MIC1 Inhibits Gastric Cancer Cell Migration, Proliferation, and Promotes Macrophage Polarization

MIC1 Inhibits Gastric Cancer Cell Migration, Proliferation, and Promotes Macrophage Polarization

This study investigated the impact of MIC1 on the behavior of MFC gastric cancer cells. Through a series of experiments, we explored the role of MIC1 in cell migration, proliferation, and its influence on macrophage polarization.

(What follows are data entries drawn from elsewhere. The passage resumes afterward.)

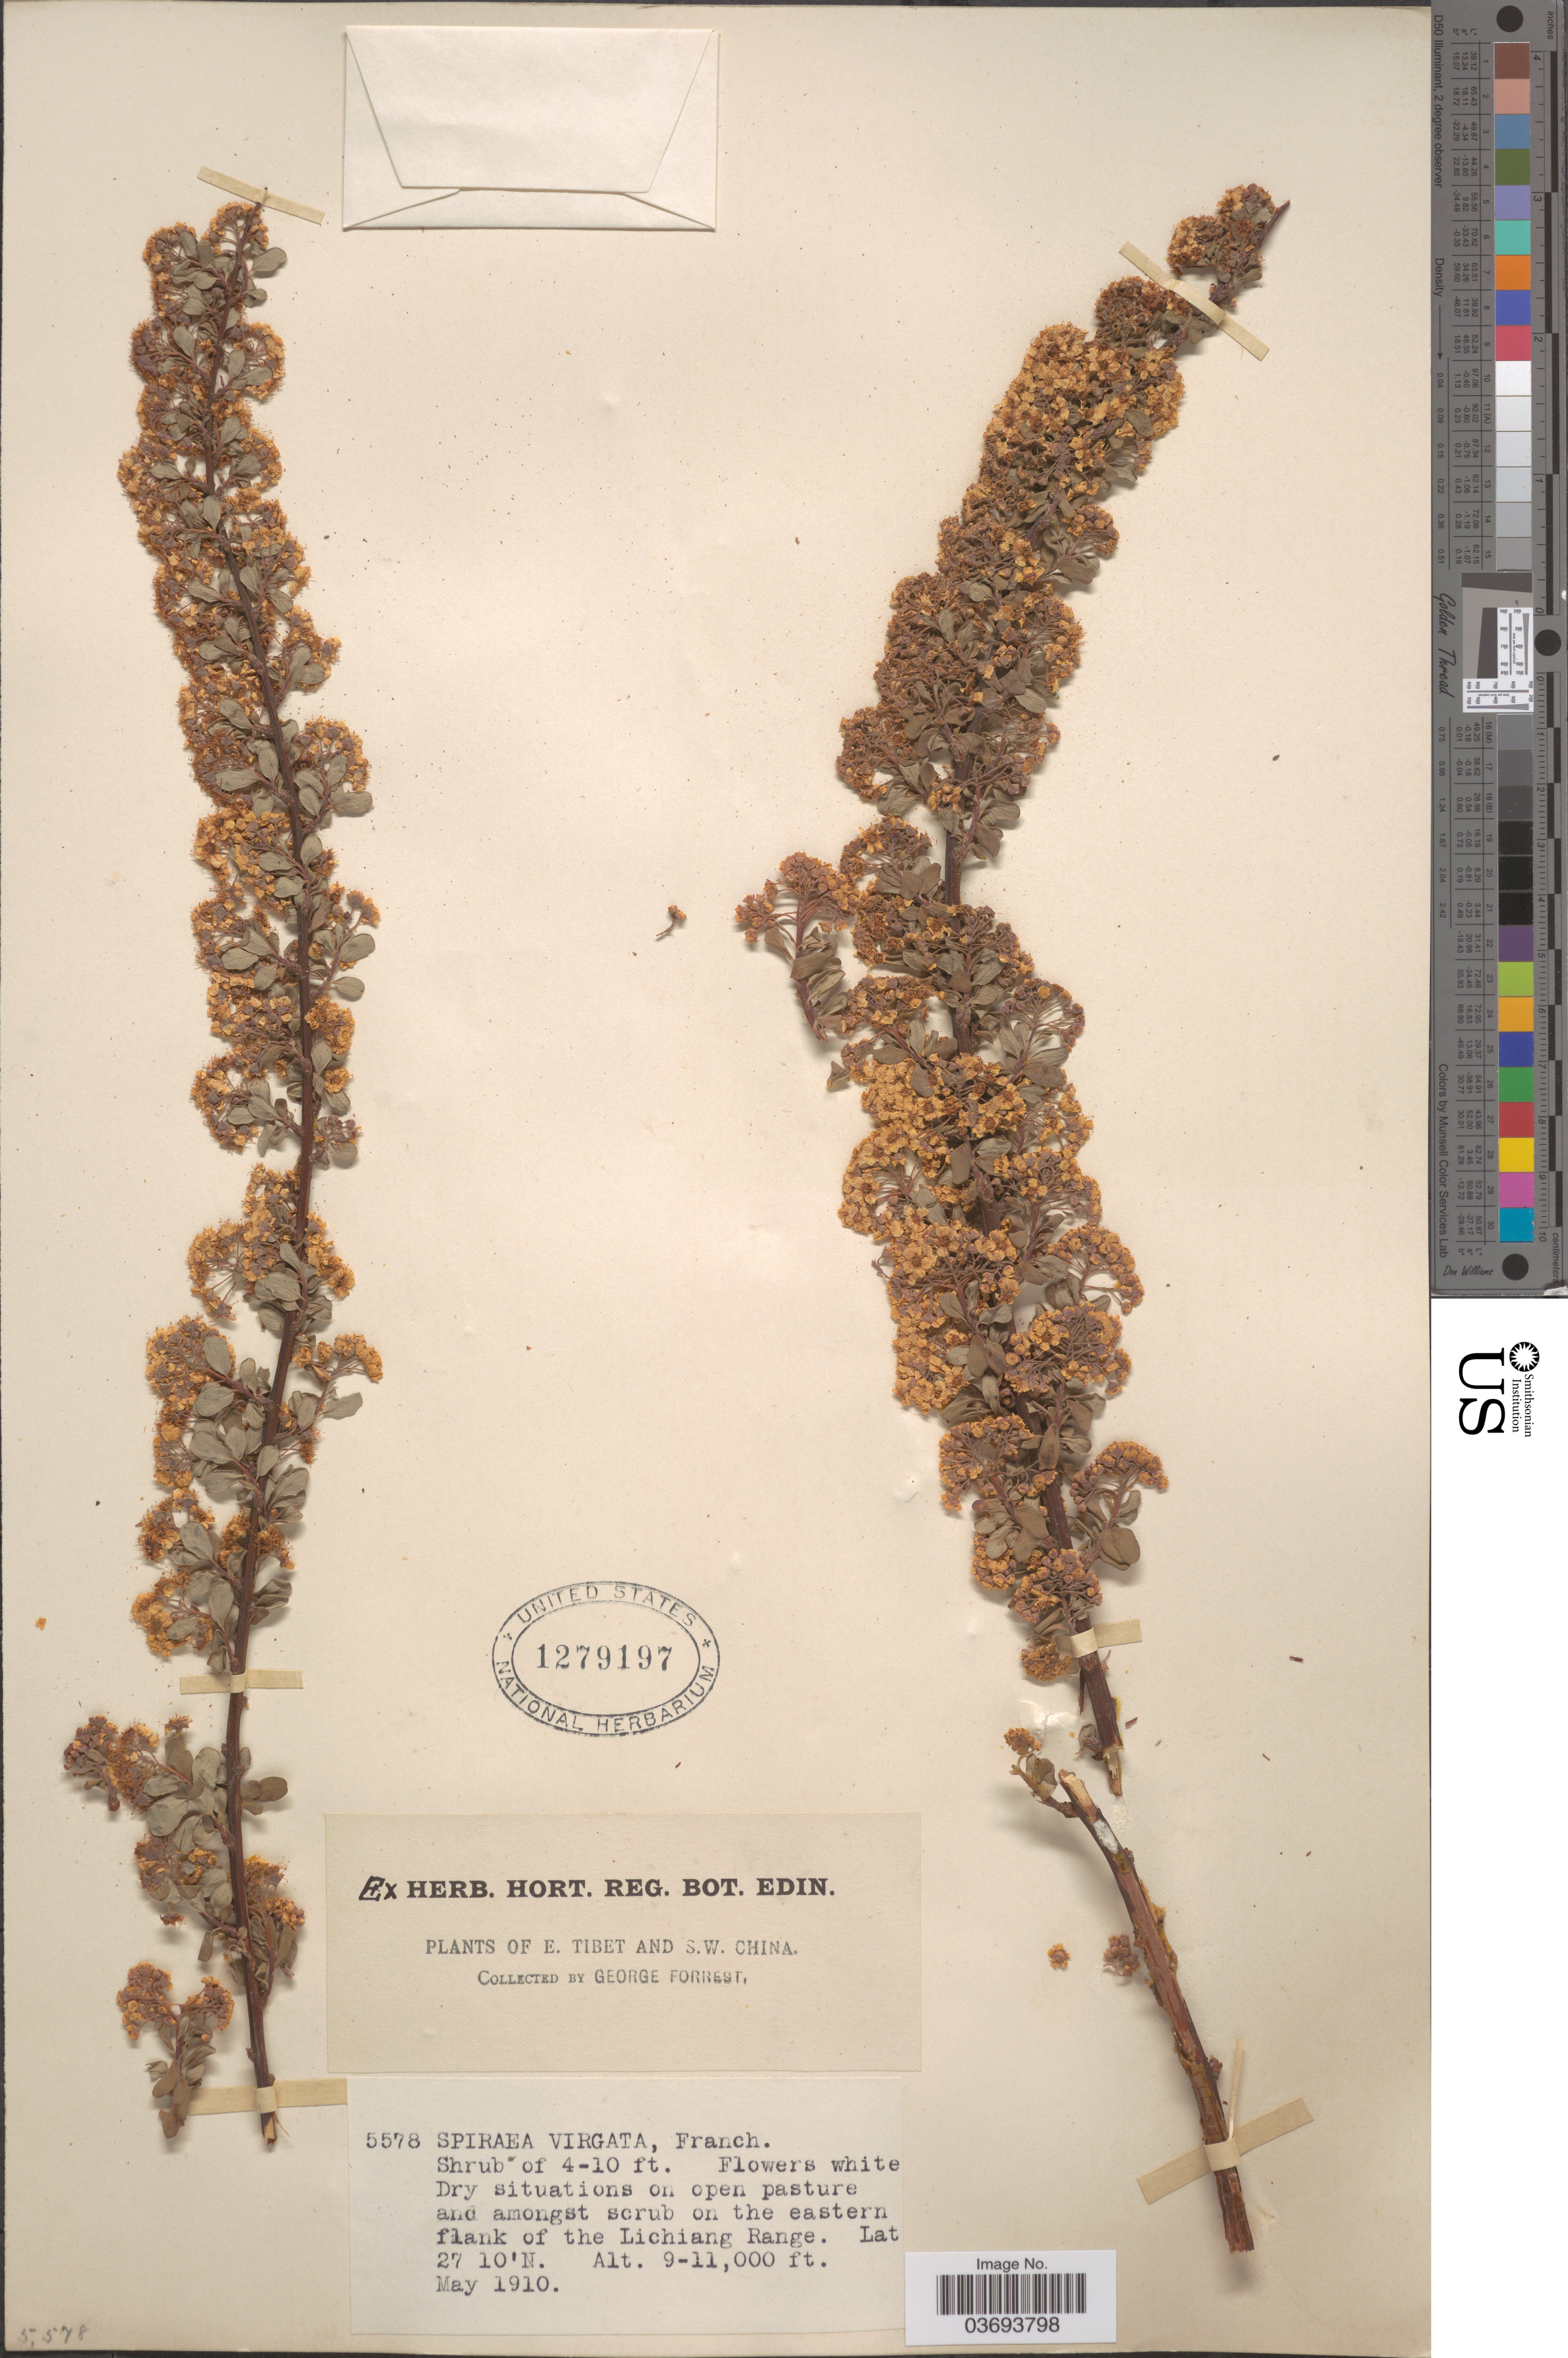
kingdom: Plantae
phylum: Tracheophyta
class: Magnoliopsida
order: Rosales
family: Rosaceae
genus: Spiraea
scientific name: Spiraea virgata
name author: Franch.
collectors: G. Forrest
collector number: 5578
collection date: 1910-05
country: China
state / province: Xizang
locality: S. W. China. On the eastern flank of the Lichiang Range.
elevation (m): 2743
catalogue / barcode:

3.1 Vector Construction and MIC1 Protein Expression

The vector construction process for expressing MIC1 is outlined in Figure 1. PCR amplification confirmed the successful amplification of the MIC1 target fragment (Fig. 2B), which was subsequently ligated with the pMD18-T vector, resulting in visible positive colonies after transformation (Fig. 2C). The positive recombinant plasmid, named pMD18-T-MIC1, was further digested with QuickCut HindIII and QuickCut EcoRI, confirming the correct plasmid connection (Fig. 2D). The pEGFP-N1-MIC1 vector was also digested, resulting in bands consistent with the expected target fragment and vector fragments (Fig. 2E). Notably, MIC1 protein expression was observed in the pEGFP-N1-MIC1 group, with a molecular weight of approximately 34 kD, confirming successful expression in MFC cells (Fig. 2F).

3.2 Cell Cycle Analysis

Flow cytometry analysis revealed that MFC cells transfected with the pEGFP-N1-MIC1 plasmid exhibited a significant increase in the proportion of cells arrested in the G0/G1 phase, accompanied by a reduction in cells entering the S phase (Fig. 3 **P<0.01). This suggests that MIC1 overexpression may induce cell cycle arrest, potentially inhibiting cell proliferation.

3.3 Cell Migration Assay

Cell scratch assays were performed to assess the impact of MIC1 on the migration capability of MFC cells. Results demonstrated that overexpression of the MIC1 gene significantly impaired the migration ability of MFC cells (Fig. 4 **P<0.01). Quantitative analysis using TScratch software confirmed that MFC cells with MIC1 gene overexpression exhibited weaker scratch healing ability compared to the control group. This implies that MIC1 negatively regulates the migration of MFC cells, potentially hindering their invasion and metastasis.

3.4 Colony Formation Assay

Colony formation assays showed that the pEGFP-N1-MIC1 transfected group displayed a reduced number of colony-forming cells compared to the control group (Fig. 5 *P<0.05). These findings suggest that MIC1 expression is linked to the inhibition of colony formation by MFC cells, indicating a potential role in suppressing tumor growth.

3.5 MIC-1 Promotes M2 to M1 Polarization of Mouse Macrophages

Treatment of mouse M2 macrophages with varying concentrations of MIC1 resulted in a dose-dependent increase in the proportion of M1 macrophages. This indicates that MIC1 promotes the polarization of M2 macrophages towards an M1 phenotype, suggesting a potential role in promoting anti-tumor immunity.

Overall, these findings demonstrate that MIC1 exhibits anti-tumor effects in MFC gastric cancer cells by inhibiting cell migration and proliferation, and by promoting macrophage polarization towards an M1 phenotype. These results highlight the potential therapeutic implications of MIC1 in the treatment of gastric cancer.